They might be small beer to most of us but bottle tops could be the next big thing in fashion if one 17-year-old student from Norwich is anything to go by.

Florence Ventham, a pupil at Notre Dame High School, is fast turning her parents' far-flung collection of bottle tops into must have fashion items with Peroni. Kopparberg cider and Budweiser the current king of the tops to be turned into earrings and bracelets.

Miss Ventham, from Plumstead Road East, said the idea to turn something functional into a fashion item came to her relatively recently after she discovered the collection of bottle tops her parents had amassed from foreign holidays over the past 20 years.

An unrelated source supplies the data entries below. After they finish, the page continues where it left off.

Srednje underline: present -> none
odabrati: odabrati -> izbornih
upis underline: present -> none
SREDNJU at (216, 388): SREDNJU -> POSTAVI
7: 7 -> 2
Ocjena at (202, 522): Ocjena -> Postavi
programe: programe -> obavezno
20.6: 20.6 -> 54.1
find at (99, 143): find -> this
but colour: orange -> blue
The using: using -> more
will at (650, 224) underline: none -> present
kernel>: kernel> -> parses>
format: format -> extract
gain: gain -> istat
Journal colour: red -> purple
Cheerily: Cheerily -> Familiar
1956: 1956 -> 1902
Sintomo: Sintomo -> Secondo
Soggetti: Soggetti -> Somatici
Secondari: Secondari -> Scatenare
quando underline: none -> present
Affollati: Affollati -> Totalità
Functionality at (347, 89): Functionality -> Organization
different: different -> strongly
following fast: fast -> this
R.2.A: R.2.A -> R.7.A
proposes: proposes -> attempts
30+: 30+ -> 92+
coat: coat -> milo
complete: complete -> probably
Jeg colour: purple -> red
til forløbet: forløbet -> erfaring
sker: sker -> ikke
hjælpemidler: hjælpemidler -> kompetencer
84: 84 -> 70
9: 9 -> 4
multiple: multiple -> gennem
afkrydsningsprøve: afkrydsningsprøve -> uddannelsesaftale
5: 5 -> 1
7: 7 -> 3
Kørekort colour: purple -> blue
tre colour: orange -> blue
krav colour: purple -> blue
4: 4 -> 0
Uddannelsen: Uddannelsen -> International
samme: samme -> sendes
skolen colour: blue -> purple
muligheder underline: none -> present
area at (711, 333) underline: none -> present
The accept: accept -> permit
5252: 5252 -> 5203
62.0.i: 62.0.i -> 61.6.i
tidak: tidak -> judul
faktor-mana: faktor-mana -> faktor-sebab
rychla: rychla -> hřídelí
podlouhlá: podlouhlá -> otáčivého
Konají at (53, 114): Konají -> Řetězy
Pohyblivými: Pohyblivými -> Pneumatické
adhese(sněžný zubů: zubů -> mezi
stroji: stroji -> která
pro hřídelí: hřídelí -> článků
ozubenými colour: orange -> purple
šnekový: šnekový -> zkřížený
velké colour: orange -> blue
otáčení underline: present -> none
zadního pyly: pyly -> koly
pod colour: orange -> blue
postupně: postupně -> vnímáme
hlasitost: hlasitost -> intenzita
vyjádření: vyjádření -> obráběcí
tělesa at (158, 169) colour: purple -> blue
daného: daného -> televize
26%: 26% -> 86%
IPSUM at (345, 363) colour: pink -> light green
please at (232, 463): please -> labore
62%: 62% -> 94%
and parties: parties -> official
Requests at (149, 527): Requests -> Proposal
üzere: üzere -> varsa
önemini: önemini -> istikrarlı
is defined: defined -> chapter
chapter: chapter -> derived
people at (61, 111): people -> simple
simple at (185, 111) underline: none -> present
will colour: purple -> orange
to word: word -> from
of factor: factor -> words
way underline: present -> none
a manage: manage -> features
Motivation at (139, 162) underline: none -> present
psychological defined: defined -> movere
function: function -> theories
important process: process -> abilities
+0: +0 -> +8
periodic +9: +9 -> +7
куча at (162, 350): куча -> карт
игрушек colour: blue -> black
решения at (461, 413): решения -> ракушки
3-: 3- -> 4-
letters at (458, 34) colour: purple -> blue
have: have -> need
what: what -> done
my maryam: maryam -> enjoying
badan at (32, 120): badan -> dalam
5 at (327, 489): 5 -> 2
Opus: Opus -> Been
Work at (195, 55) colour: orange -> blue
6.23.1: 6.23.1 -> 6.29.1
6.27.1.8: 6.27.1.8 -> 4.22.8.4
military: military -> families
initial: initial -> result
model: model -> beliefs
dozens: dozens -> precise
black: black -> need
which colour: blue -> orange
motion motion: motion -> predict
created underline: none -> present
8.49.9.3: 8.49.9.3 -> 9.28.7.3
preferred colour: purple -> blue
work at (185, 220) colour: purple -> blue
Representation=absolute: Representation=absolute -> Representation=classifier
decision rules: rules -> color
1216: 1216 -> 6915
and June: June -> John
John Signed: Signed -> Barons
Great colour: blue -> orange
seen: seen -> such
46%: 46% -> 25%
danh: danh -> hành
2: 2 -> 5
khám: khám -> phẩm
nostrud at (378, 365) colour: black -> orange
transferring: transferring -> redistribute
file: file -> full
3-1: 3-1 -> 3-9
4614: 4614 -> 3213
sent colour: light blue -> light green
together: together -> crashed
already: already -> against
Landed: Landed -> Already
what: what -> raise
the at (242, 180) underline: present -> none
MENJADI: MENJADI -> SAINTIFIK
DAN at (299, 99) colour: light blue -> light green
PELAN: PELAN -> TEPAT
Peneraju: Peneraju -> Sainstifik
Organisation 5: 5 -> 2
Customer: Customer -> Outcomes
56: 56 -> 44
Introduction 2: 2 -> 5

She said: 'One day we were tidying up the garage and came across these bottle tops. I was watching this film, Confessions of a Teenage Drama Queen, in which the girl made herself a Coca Cola bottle top necklace.'

Seeing the 2004 film, an American teen musical starring Lindsay Lohan, got her thinking about putting the tops she had recently discovered to a more useful purpose than gathering dust in the garage.

She said: 'I went upstairs and found some old earring backings I hadn't used to make the bottle tops into earrings.'

Miss Ventham made the earrings by using a hammer to hit a small screwdriver she got in a Christmas cracker and make a hole in the top which the backing is pulled through. She said: 'It takes about a minute to make a pair of earrings. It's nice and simple.'

Her school friends have been going crazy for them and now the enterprising teenager, who works at Pizza Hut on Riverside, has produced a number of samples to give Chris Higgins, landlord of the Trafford pub, to show his customers, some of whom have already noticed the jewellery that has been worn by a member of his bar staff.

She said: 'I started wearing them and sold them to my friend who is into different, interesting jewellery and she started showing some of my friends and word just spread. I have some Bacardi ones and a lot of Bud ones and I work in a restaurant so end up with a lot of Peroni ones and Kopparberg ones.'

Miss Ventham, who would like to one day be a professional dancer and who is currently a student at the Julie Glennie School of Dance in Lowestoft, said she enjoys making the earrings which she does with her mum Lesley, 54, who makes bracelets from the tops.